#### Assigned task
Once "( Veteráni )" turns up in a line below, reproduce that line and those after it exactly, stopping after the line with "Ritorna alla Homepage"; leave pictures out.

#### Records for the exercise
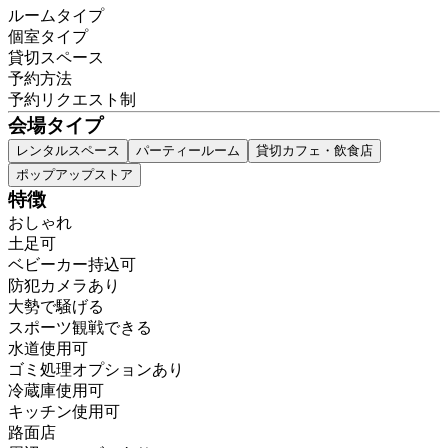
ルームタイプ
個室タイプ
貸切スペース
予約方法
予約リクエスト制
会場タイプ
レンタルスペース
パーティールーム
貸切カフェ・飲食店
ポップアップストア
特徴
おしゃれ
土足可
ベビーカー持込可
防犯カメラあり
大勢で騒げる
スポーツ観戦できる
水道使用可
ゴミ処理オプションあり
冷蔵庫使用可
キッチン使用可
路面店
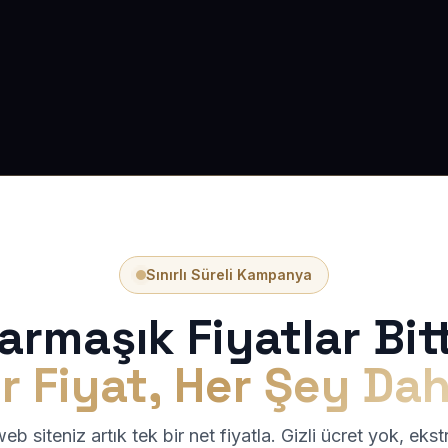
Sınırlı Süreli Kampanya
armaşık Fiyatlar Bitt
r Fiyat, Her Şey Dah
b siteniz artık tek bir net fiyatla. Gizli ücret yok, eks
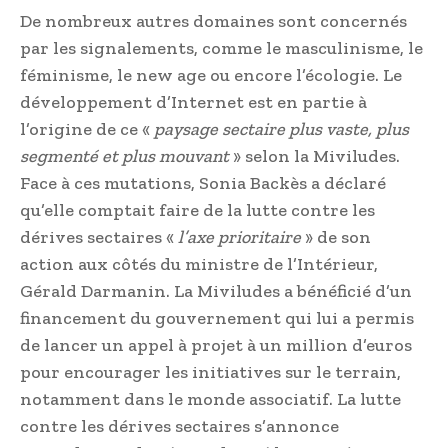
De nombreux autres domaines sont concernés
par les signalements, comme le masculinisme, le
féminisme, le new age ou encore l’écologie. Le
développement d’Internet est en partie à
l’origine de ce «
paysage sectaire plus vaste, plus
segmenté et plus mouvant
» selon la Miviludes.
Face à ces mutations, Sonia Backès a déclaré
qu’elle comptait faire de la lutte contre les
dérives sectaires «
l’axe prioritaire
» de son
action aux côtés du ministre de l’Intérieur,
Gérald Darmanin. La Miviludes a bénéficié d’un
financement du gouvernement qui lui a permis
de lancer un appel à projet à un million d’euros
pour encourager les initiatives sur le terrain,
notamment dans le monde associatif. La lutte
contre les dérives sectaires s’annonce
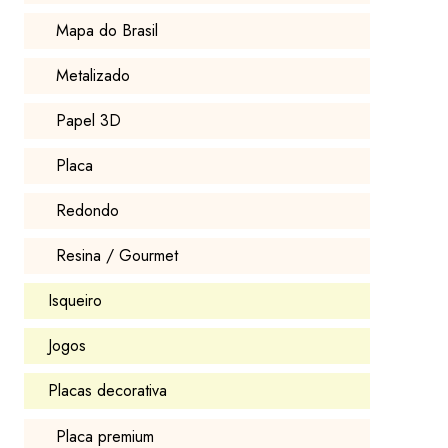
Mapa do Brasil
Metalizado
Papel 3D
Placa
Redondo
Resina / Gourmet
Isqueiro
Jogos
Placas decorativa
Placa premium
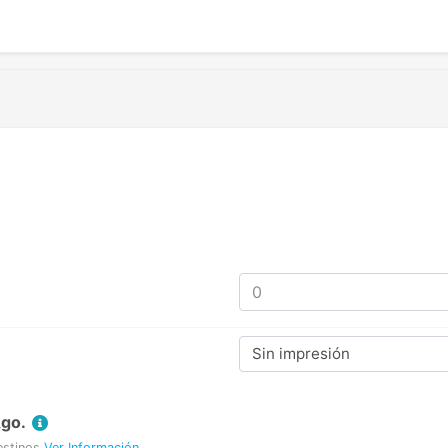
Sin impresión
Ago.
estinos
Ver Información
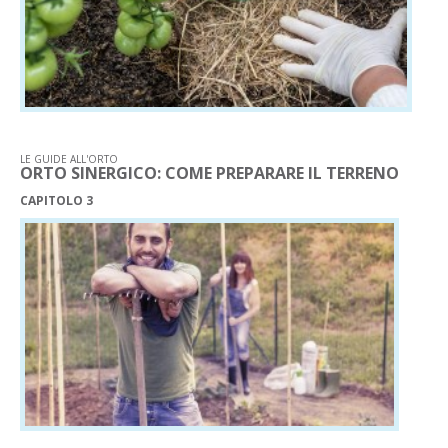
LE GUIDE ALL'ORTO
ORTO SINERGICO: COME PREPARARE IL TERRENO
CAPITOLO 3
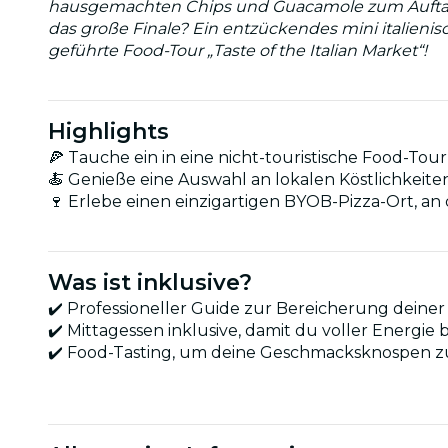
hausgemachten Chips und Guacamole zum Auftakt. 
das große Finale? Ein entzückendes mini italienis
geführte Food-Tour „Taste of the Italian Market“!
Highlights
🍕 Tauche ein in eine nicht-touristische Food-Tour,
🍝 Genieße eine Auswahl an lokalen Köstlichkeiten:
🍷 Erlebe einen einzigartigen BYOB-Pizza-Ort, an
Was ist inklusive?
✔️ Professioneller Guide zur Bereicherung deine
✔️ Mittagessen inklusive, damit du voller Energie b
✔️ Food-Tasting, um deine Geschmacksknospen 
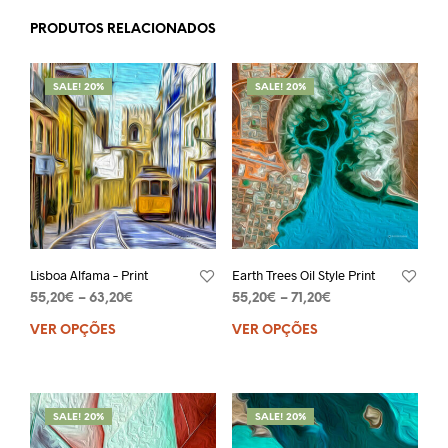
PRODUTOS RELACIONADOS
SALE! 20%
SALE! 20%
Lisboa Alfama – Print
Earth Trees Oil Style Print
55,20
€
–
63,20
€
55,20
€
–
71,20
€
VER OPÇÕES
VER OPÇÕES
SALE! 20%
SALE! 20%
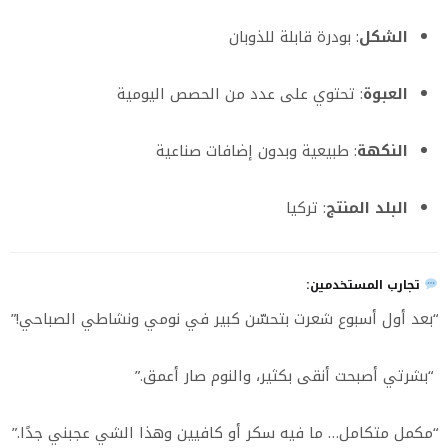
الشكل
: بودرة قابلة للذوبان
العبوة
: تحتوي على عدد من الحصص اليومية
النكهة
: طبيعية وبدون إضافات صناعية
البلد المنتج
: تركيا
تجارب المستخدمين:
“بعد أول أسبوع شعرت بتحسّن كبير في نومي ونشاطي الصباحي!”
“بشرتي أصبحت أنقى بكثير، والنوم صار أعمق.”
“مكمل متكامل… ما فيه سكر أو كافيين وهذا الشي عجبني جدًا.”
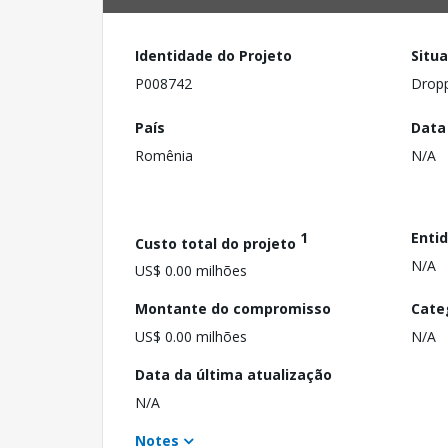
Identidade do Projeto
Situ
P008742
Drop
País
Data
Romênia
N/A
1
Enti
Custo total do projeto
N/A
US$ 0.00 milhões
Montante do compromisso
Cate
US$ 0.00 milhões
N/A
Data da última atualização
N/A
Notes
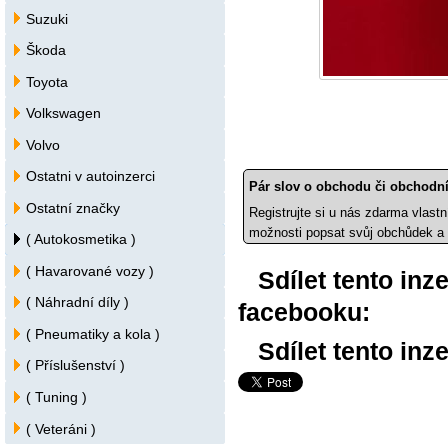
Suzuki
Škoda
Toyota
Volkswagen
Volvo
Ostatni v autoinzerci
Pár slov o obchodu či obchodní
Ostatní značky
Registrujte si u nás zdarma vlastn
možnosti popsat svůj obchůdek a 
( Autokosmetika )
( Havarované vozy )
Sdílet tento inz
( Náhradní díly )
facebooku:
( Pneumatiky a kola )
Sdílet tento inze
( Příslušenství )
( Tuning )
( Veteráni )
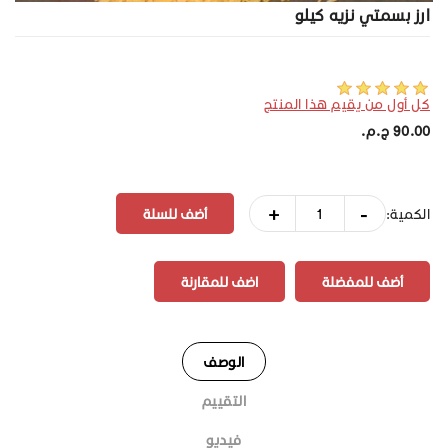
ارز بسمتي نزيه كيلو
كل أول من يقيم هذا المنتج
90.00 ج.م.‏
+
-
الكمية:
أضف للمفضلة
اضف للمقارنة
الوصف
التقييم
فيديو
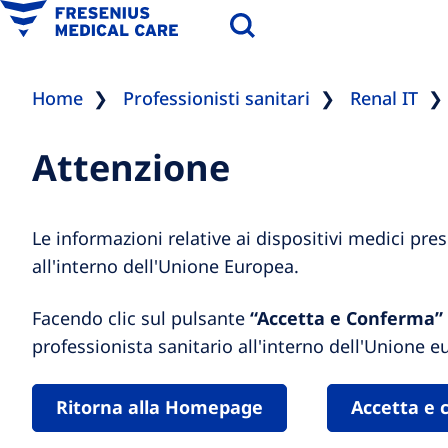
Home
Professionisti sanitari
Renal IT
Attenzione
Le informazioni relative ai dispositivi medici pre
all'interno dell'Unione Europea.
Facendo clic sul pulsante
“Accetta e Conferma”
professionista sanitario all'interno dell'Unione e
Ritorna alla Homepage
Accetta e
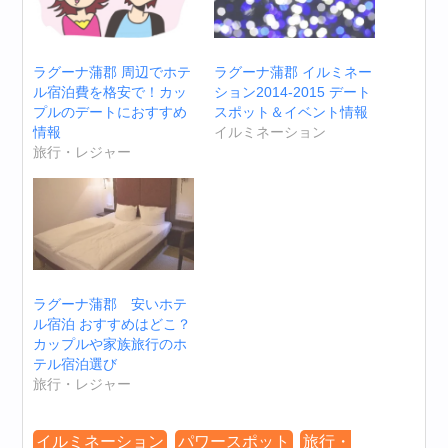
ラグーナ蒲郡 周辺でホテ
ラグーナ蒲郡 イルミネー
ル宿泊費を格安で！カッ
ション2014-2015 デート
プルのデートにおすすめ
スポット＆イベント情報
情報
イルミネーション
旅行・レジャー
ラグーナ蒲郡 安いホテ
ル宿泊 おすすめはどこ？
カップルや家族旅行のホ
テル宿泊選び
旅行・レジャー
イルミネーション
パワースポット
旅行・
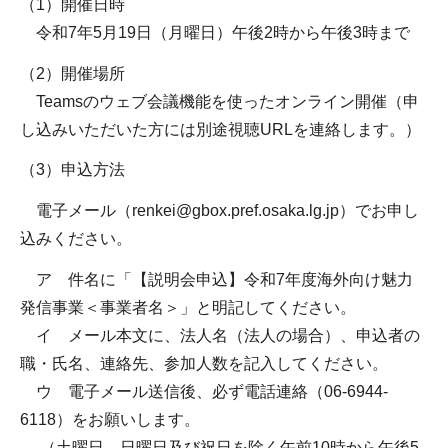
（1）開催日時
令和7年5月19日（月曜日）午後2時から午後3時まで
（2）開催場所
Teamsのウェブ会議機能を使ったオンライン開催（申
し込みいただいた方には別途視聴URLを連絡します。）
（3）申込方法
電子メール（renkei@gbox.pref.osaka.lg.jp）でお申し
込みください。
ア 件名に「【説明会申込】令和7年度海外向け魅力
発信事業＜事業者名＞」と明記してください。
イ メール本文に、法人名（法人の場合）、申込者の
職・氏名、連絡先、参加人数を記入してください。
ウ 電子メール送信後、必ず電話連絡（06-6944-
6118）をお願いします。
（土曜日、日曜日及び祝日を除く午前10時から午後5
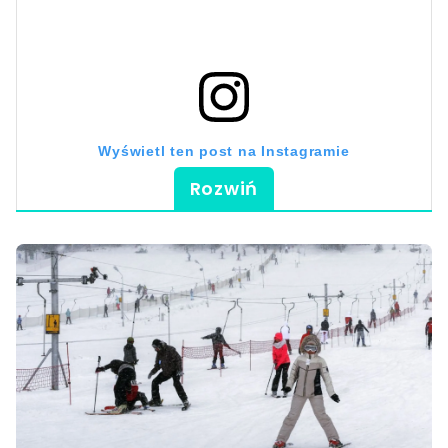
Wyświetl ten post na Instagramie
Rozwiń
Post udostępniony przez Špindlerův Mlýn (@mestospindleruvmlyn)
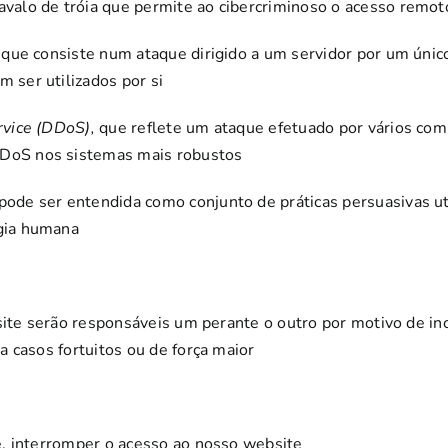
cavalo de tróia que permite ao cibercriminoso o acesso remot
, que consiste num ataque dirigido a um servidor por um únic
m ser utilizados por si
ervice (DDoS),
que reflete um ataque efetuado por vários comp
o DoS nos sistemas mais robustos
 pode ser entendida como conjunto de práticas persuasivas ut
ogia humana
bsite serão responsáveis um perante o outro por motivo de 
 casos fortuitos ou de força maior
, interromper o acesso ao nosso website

#### Solution below
( Veteráni )
ارز بسمتي نزيه كيلو
كل أول من يقيم هذا المنتج
90.00 ج.م.‏
+
-
الكمية:
أضف للمفضلة
اضف للمقارنة
الوصف
التقييم
فيديو
Home
Professionisti sanitari
Renal IT
Attenzione
Le informazioni relative ai dispositivi medici pre
all'interno dell'Unione Europea.
Facendo clic sul pulsante
“Accetta e Conferma”
professionista sanitario all'interno dell'Unione e
Ritorna alla Homepage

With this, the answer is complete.